The Dairy Industry is Slowly Dying

Ellie Chivers tells us more about why the dairy industry is failing and the factors contributing to it's demise.

Photo by Josh Redd


Dairy companies are feeling the shift in consumer trends and paying the price for their unsustainable, and arguably unethical business models, with some of the biggest names in the industry filing for bankruptcy.


When you make your morning bowl of cereal, is it corn flakes or milk first? When you’re making a cuppa at teatime, is it milk before teabag or the other way around? And is it cow’s milk, or a milk alternative? If it’s the latter, whether that’s soya, oat, almond or coconut milk, you’re not the only one. In fact, a lack of demand for real milk has caused the demise of a number of America’s dairy companies.


The Death of Dairy


Founded in 1925, Dean Foods was the largest dairy company in the USA, with 66 manufacturing facilities operating in 32 states, distributing produce around every state in America. In November 2019, it filed for bankruptcy.It's blaming a drop in milk consumption across America.

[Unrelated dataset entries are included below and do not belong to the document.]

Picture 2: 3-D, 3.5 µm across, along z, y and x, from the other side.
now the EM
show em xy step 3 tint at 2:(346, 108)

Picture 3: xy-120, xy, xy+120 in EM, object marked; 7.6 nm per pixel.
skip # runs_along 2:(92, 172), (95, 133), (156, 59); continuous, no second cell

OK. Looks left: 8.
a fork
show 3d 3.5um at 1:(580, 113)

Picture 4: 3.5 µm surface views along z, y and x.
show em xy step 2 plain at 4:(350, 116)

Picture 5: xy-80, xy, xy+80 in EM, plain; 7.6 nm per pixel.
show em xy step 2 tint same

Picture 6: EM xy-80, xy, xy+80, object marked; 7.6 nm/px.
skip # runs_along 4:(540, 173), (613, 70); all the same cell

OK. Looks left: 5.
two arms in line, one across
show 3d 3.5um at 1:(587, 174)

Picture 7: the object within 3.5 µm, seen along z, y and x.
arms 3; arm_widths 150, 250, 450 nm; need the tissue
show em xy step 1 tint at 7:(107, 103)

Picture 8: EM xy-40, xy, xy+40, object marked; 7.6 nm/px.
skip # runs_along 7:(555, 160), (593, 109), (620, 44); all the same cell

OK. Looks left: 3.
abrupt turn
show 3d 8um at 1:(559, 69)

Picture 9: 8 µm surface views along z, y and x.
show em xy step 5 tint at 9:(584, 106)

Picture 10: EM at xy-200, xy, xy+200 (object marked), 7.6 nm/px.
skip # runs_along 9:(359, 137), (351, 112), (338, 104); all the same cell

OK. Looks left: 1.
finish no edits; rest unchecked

In 2014, data from the USDA revealed the amount of whole milk drunk per capita in the country had fallen 78% since 1970, which equates to Americans drinking less than 0.24 cups a day compared to 1.1 nearly 50 years ago.


As of January 2020, Borden Dairy Co, another one of America’s oldest and largest dairy companies has also become the second major producer to file for bankruptcy.

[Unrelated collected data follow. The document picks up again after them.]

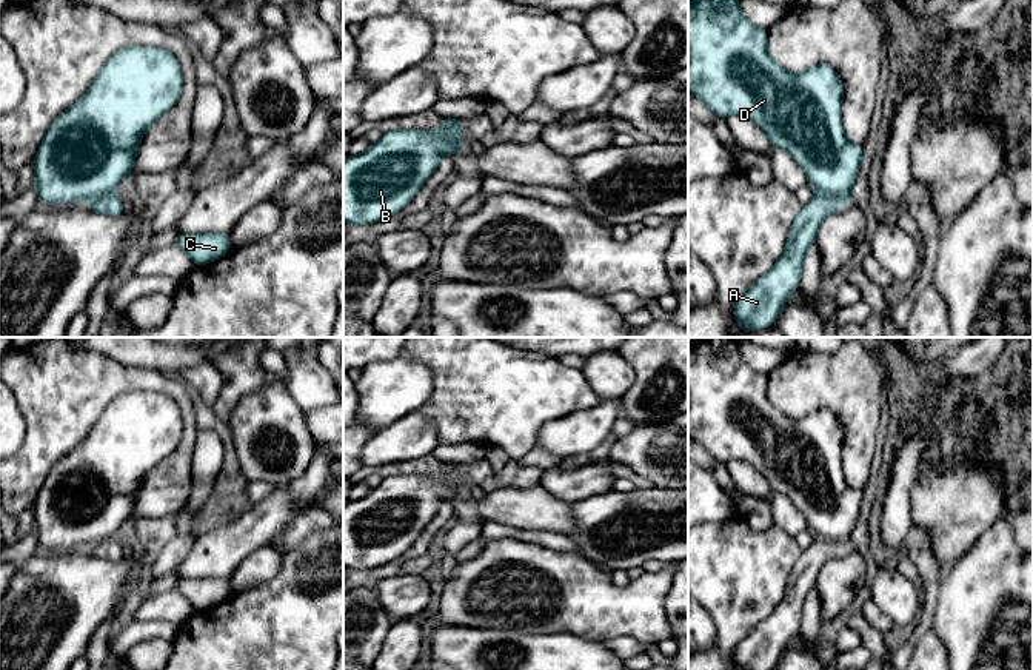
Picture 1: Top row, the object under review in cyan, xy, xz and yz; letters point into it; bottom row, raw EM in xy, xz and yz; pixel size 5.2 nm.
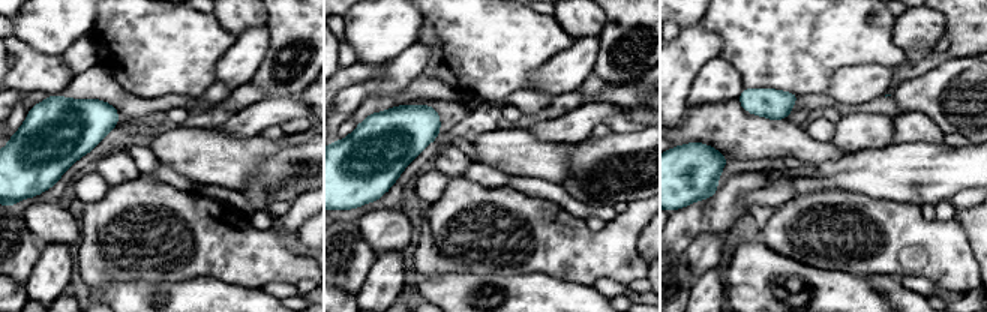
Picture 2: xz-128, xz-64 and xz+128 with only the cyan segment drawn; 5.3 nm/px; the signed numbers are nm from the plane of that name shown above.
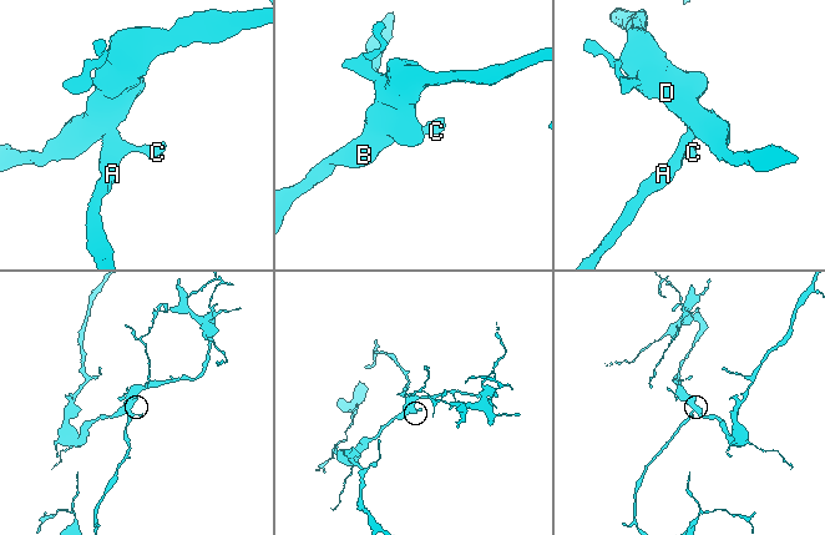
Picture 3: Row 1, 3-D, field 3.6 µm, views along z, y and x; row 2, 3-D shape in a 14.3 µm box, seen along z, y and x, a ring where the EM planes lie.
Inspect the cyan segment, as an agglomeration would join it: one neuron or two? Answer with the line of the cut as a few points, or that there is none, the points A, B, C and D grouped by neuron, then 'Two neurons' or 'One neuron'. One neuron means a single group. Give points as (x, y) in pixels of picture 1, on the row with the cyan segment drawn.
Split along yz (818, 191), (827, 196), (839, 196), (845, 202). Groups: A C / B D. Two neurons

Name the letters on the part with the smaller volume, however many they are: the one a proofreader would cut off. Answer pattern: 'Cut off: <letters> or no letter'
Cut off: A, C

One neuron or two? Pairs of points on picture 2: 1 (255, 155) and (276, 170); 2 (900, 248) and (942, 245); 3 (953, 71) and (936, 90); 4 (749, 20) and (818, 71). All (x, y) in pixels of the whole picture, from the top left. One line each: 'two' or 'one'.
1: two
2: one
3: one
4: one

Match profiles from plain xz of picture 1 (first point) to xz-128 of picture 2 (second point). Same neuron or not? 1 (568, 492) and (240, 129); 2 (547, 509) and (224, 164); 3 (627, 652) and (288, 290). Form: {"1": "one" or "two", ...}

Some might say it’s a sad story for Dean Foods and Borden Diary, but others would say that its encouraging news to see a change in the trend of the exploitation of animals for products, with many sentient cows now be spared a life of slavery and trauma for human consumption.

Drop in British Milk Consumption


It’s not just America seeing a shift towards milk alternatives. Stats unveiled in 2019 show that of 2000 Brits surveyed online, 27% of 16-34 year olds say they no longer drink cow’s milk, 37% cited health benefits as the reason behind their switch, while 36% prioritised environmental concerns.

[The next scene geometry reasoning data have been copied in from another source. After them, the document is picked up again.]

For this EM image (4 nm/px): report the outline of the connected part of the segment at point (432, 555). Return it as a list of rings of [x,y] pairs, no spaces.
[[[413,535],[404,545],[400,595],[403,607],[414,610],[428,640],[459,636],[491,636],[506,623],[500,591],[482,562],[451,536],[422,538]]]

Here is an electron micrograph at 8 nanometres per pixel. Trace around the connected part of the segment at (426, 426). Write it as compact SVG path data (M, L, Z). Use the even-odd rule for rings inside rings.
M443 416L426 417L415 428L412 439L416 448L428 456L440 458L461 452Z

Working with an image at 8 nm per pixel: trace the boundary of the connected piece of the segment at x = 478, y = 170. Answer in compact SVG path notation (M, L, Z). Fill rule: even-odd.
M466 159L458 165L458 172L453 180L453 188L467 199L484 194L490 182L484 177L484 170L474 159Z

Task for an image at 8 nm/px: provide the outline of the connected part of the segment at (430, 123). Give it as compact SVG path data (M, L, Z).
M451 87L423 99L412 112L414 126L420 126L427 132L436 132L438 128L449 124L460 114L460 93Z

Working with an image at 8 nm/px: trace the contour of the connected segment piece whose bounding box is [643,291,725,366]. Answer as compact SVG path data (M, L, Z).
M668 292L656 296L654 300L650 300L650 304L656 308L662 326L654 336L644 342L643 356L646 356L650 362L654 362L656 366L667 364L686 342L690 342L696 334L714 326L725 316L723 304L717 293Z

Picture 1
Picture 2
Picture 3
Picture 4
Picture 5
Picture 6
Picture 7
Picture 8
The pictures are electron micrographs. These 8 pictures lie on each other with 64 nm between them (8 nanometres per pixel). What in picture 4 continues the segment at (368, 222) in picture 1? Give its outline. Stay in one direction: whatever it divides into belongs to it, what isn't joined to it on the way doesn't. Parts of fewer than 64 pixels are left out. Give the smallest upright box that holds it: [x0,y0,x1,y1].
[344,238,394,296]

That being said, it’s clear that the majority of older consumers are sticking to tradition, as milk alternatives still only account for 4% of volume sales across the whole UK, and 8% of value sales. There is a long way to go before Britons abandon dairy completely.


Ethical and Environmental Concerns

Environmental concerns seem to permeate through more issues than just the product inside the packaging. A growing awareness for health, ethical and environmental factors is arguably part of this shift.


33% of consumers stating that they want containers to be made wholly or at least partially from recycled plastics, and 27% want a guarantee the milk they buy is at least sustainably farmed.

The new consumer trend is about more than just the product, it's a sign that collectively human consciousness is shifting towards being more aware and taking action towards a more responsible and sustainable society.


Hopefully, with what seems to be the beginning of the end for the dairy industry, this should push companies within this sector to take more ethical and sustainable choices when choosing a business path in the future.